A doença continuou a saltar barreiras de água até aos anos 80, quando os soldados indianos do corpo de paz estacionado no Sri Lanka importaram cabras doentes. Até 1999, o Sri Lanka, devastado pela guerra, foi uma das últimas bolsas de peste bovina do mundo.

Enquanto a peste bovina avançava e recuava ao longo dos séculos, foram feitas algumas importantes descobertas científicas.

Em 1713, quando ameaçou as manadas papais, o Papa Clemente XI (4) pediu ao seu médico pessoal, Giovanni Maria Lancisi, que a detivesse. Lancisi estava familiarizado com o trabalho de Bernardino Ramazzini, um estudioso da Universidade de Pádua que deduziu, com exatidão, que a peste bovina se espalhava através do "bafo envenenado de um boi" e pelas suas secreções e pele - não através de nevoeiros, razões astrológicas ou outras teorias populares. Segundo Scott, Lancisi receitou medidas de quarentena que foram quase tão brutais para os seres humanos como para os animais.

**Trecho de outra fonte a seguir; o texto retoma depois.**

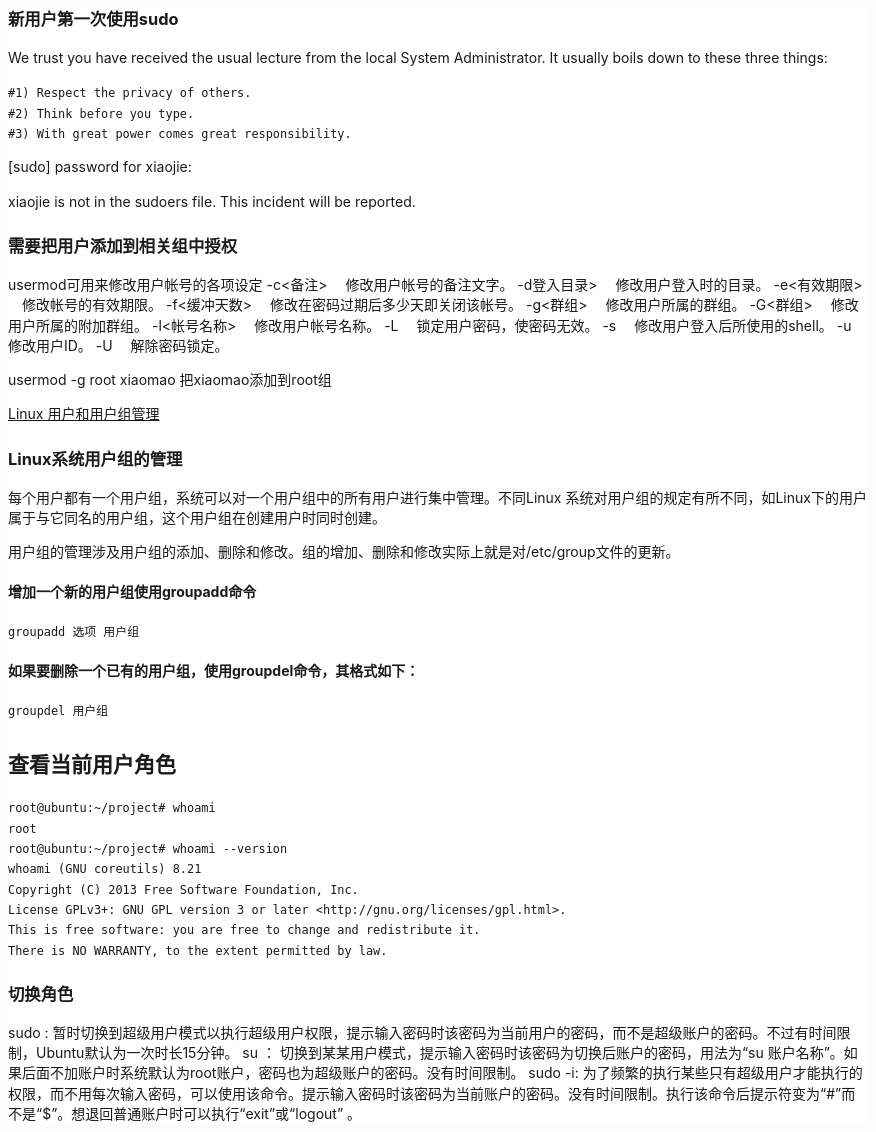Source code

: ### 新用户第一次使用sudo
We trust you have received the usual lecture from the local System
Administrator. It usually boils down to these three things:

    #1) Respect the privacy of others.
    #2) Think before you type.
    #3) With great power comes great responsibility.

[sudo] password for xiaojie:

xiaojie is not in the sudoers file.  This incident will be reported.
### 需要把用户添加到相关组中授权
usermod可用来修改用户帐号的各项设定
-c<备注> 　修改用户帐号的备注文字。
-d登入目录> 　修改用户登入时的目录。
-e<有效期限> 　修改帐号的有效期限。
-f<缓冲天数> 　修改在密码过期后多少天即关闭该帐号。
-g<群组> 　修改用户所属的群组。
-G<群组> 　修改用户所属的附加群组。
-l<帐号名称> 　修改用户帐号名称。
-L 　锁定用户密码，使密码无效。
-s<shell> 　修改用户登入后所使用的shell。
-u<uid> 　修改用户ID。
-U 　解除密码锁定。

usermod -g root xiaomao 把xiaomao添加到root组

[Linux 用户和用户组管理](http://www.runoob.com/linux/linux-user-manage.html)
### Linux系统用户组的管理
每个用户都有一个用户组，系统可以对一个用户组中的所有用户进行集中管理。不同Linux 系统对用户组的规定有所不同，如Linux下的用户属于与它同名的用户组，这个用户组在创建用户时同时创建。

用户组的管理涉及用户组的添加、删除和修改。组的增加、删除和修改实际上就是对/etc/group文件的更新。

#### 增加一个新的用户组使用groupadd命令
```
groupadd 选项 用户组
```
#### 如果要删除一个已有的用户组，使用groupdel命令，其格式如下：
```
groupdel 用户组
```


## 查看当前用户角色
```
root@ubuntu:~/project# whoami
root
root@ubuntu:~/project# whoami --version
whoami (GNU coreutils) 8.21
Copyright (C) 2013 Free Software Foundation, Inc.
License GPLv3+: GNU GPL version 3 or later <http://gnu.org/licenses/gpl.html>.
This is free software: you are free to change and redistribute it.
There is NO WARRANTY, to the extent permitted by law.
```
### 切换角色
sudo : 暂时切换到超级用户模式以执行超级用户权限，提示输入密码时该密码为当前用户的密码，而不是超级账户的密码。不过有时间限制，Ubuntu默认为一次时长15分钟。
su ： 切换到某某用户模式，提示输入密码时该密码为切换后账户的密码，用法为“su 账户名称”。如果后面不加账户时系统默认为root账户，密码也为超级账户的密码。没有时间限制。
sudo -i: 为了频繁的执行某些只有超级用户才能执行的权限，而不用每次输入密码，可以使用该命令。提示输入密码时该密码为当前账户的密码。没有时间限制。执行该命令后提示符变为“#”而不是“$”。想退回普通账户时可以执行“exit”或“logout” 。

As "curas" de charlatães foram proibidas; foi ordenado aos padres que deixassem de depender apenas da oração e que pregassem do púlpito que todas as manadas com animais doentes seriam abatidas e enterradas com cal, enquanto as manadas saudáveis seriam isoladas. Qualquer leigo que resistisse ou desobedecesse seria enforcado, arrastado pelas ruas e esquartejado. Qualquer padre que desobedecesse seria condenado às galés para toda a vida.

No espaço de nove meses, o surto nos estados papais foi erradicado. No resto da Europa - onde os protestantes desdenharam as ordens do Papa - persistiu durante mais um século e matou 200 milhões de animais.

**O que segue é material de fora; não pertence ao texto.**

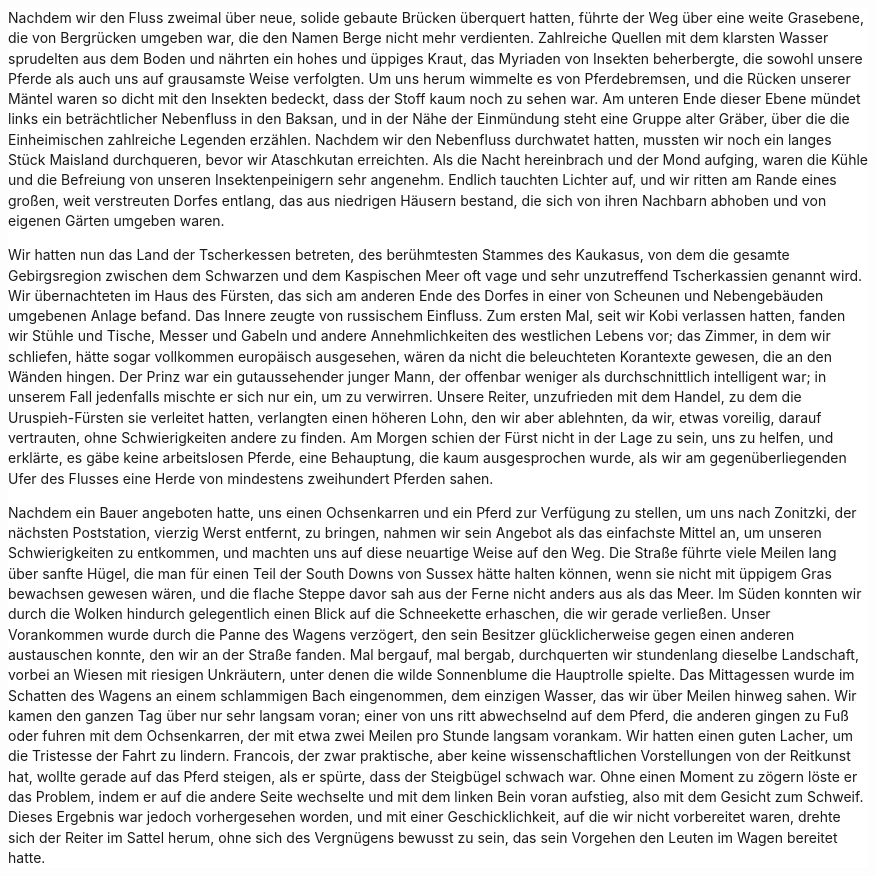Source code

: Nachdem wir den Fluss zweimal über neue, solide gebaute Brücken überquert
hatten, führte der Weg über eine weite Grasebene, die von Bergrücken umgeben
war, die den Namen Berge nicht mehr verdienten. Zahlreiche Quellen mit dem
klarsten Wasser sprudelten aus dem Boden und nährten ein hohes und üppiges
Kraut, das Myriaden von Insekten beherbergte, die sowohl unsere Pferde als auch
uns auf grausamste Weise verfolgten. Um uns herum wimmelte es von Pferdebremsen,
und die Rücken unserer Mäntel waren so dicht mit den Insekten bedeckt, dass der
Stoff kaum noch zu sehen war. Am unteren Ende dieser Ebene mündet links ein
beträchtlicher Nebenfluss in den Baksan, und in der Nähe der Einmündung steht
eine Gruppe alter Gräber, über die die Einheimischen zahlreiche Legenden
erzählen. Nachdem wir den Nebenfluss durchwatet hatten, mussten wir noch ein
langes Stück Maisland durchqueren, bevor wir Ataschkutan erreichten. Als die
Nacht hereinbrach und der Mond aufging, waren die Kühle und die Befreiung von
unseren Insektenpeinigern sehr angenehm. Endlich tauchten Lichter auf, und wir
ritten am Rande eines großen, weit verstreuten Dorfes entlang, das aus niedrigen
Häusern bestand, die sich von ihren Nachbarn abhoben und von eigenen Gärten
umgeben waren.

Wir hatten nun das Land der Tscherkessen betreten, des berühmtesten Stammes des
Kaukasus, von dem die gesamte Gebirgsregion zwischen dem Schwarzen und dem
Kaspischen Meer oft vage und sehr unzutreffend Tscherkassien genannt wird. Wir
übernachteten im Haus des Fürsten, das sich am anderen Ende des Dorfes in einer
von Scheunen und Nebengebäuden umgebenen Anlage befand. Das Innere zeugte von
russischem Einfluss. Zum ersten Mal, seit wir Kobi verlassen hatten, fanden wir
Stühle und Tische, Messer und Gabeln und andere Annehmlichkeiten des westlichen
Lebens vor; das Zimmer, in dem wir schliefen, hätte sogar vollkommen europäisch
ausgesehen, wären da nicht die beleuchteten Korantexte gewesen, die an den
Wänden hingen. Der Prinz war ein gutaussehender junger Mann, der offenbar
weniger als durchschnittlich intelligent war; in unserem Fall jedenfalls mischte
er sich nur ein, um zu verwirren. Unsere Reiter, unzufrieden mit dem Handel, zu
dem die Uruspieh-Fürsten sie verleitet hatten, verlangten einen höheren Lohn,
den wir aber ablehnten, da wir, etwas voreilig, darauf vertrauten, ohne
Schwierigkeiten andere zu finden. Am Morgen schien der Fürst nicht in der Lage
zu sein, uns zu helfen, und erklärte, es gäbe keine arbeitslosen Pferde, eine
Behauptung, die kaum ausgesprochen wurde, als wir am gegenüberliegenden Ufer des
Flusses eine Herde von mindestens zweihundert Pferden sahen.

Nachdem ein Bauer angeboten hatte, uns einen Ochsenkarren und ein Pferd zur
Verfügung zu stellen, um uns nach Zonitzki, der nächsten Poststation, vierzig
Werst entfernt, zu bringen, nahmen wir sein Angebot als das einfachste Mittel
an, um unseren Schwierigkeiten zu entkommen, und machten uns auf diese neuartige
Weise auf den Weg. Die Straße führte viele Meilen lang über sanfte Hügel, die
man für einen Teil der South Downs von Sussex hätte halten können, wenn sie
nicht mit üppigem Gras bewachsen gewesen wären, und die flache Steppe davor sah
aus der Ferne nicht anders aus als das Meer. Im Süden konnten wir durch die
Wolken hindurch gelegentlich einen Blick auf die Schneekette erhaschen, die wir
gerade verließen. Unser Vorankommen wurde durch die Panne des Wagens verzögert,
den sein Besitzer glücklicherweise gegen einen anderen austauschen konnte, den
wir an der Straße fanden. Mal bergauf, mal bergab, durchquerten wir stundenlang
dieselbe Landschaft, vorbei an Wiesen mit riesigen Unkräutern, unter denen die
wilde Sonnenblume die Hauptrolle spielte. Das Mittagessen wurde im Schatten des
Wagens an einem schlammigen Bach eingenommen, dem einzigen Wasser, das wir über
Meilen hinweg sahen. Wir kamen den ganzen Tag über nur sehr langsam voran; einer
von uns ritt abwechselnd auf dem Pferd, die anderen gingen zu Fuß oder fuhren
mit dem Ochsenkarren, der mit etwa zwei Meilen pro Stunde langsam vorankam. Wir
hatten einen guten Lacher, um die Tristesse der Fahrt zu lindern. Francois, der
zwar praktische, aber keine wissenschaftlichen Vorstellungen von der Reitkunst
hat, wollte gerade auf das Pferd steigen, als er spürte, dass der Steigbügel
schwach war. Ohne einen Moment zu zögern löste er das Problem, indem er auf die
andere Seite wechselte und mit dem linken Bein voran aufstieg, also mit dem
Gesicht zum Schweif. Dieses Ergebnis war jedoch vorhergesehen worden, und mit
einer Geschicklichkeit, auf die wir nicht vorbereitet waren, drehte sich der
Reiter im Sattel herum, ohne sich des Vergnügens bewusst zu sein, das sein
Vorgehen den Leuten im Wagen bereitet hatte.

Na década de 1750, os leiteiros de Inglaterra e dos Países Baixos experimentaram uma forma rudimentar de inoculação: ensopavam um pano no muco de uma vaca morta (5), cosendo-o depois numa vaca saudável. Nem sempre protegia os animais e por vezes causava a sua morte (isto aconteceu 50 anos antes de Edward Jenner ficar famoso por prevenir a varíola ao inocular um rapaz com pus extraído de uma vaca infectada - apesar de Jenner não ter sido o primeiro; o crédito foi seu porque repetiu 23 vezes a vacinação com êxito e publicou os resultados).

Em 1761 foi fundada em Lyon, França, a primeira escola de Medicina Veterinária (6), com o objectivo específico de combater a peste bovina.

Em 1924, um surto novo e devastador serviu de ímpeto à criação da OIE (Organização Mundial de Saúde Animal), equivalente veterinário da Organização Mundial de Saúde. Nessa década, a nova União Soviética concretizou por fim o velho objetivo czarista de erradicar a peste bovina no gado das estepes.

Sob o regime de Mao, a China seguiu as pisadas nos anos 50, confiando na quarentena e no abate, tal como Lancisi (com a excepção de os criadores que não cooperassem serem apenas presos).

A Índia, no entanto, lutou até 1995. "Não se pode matar vacas na Índia", lembra William P. Taylor, especialista em peste bovina e conselheiro técnico daquele país.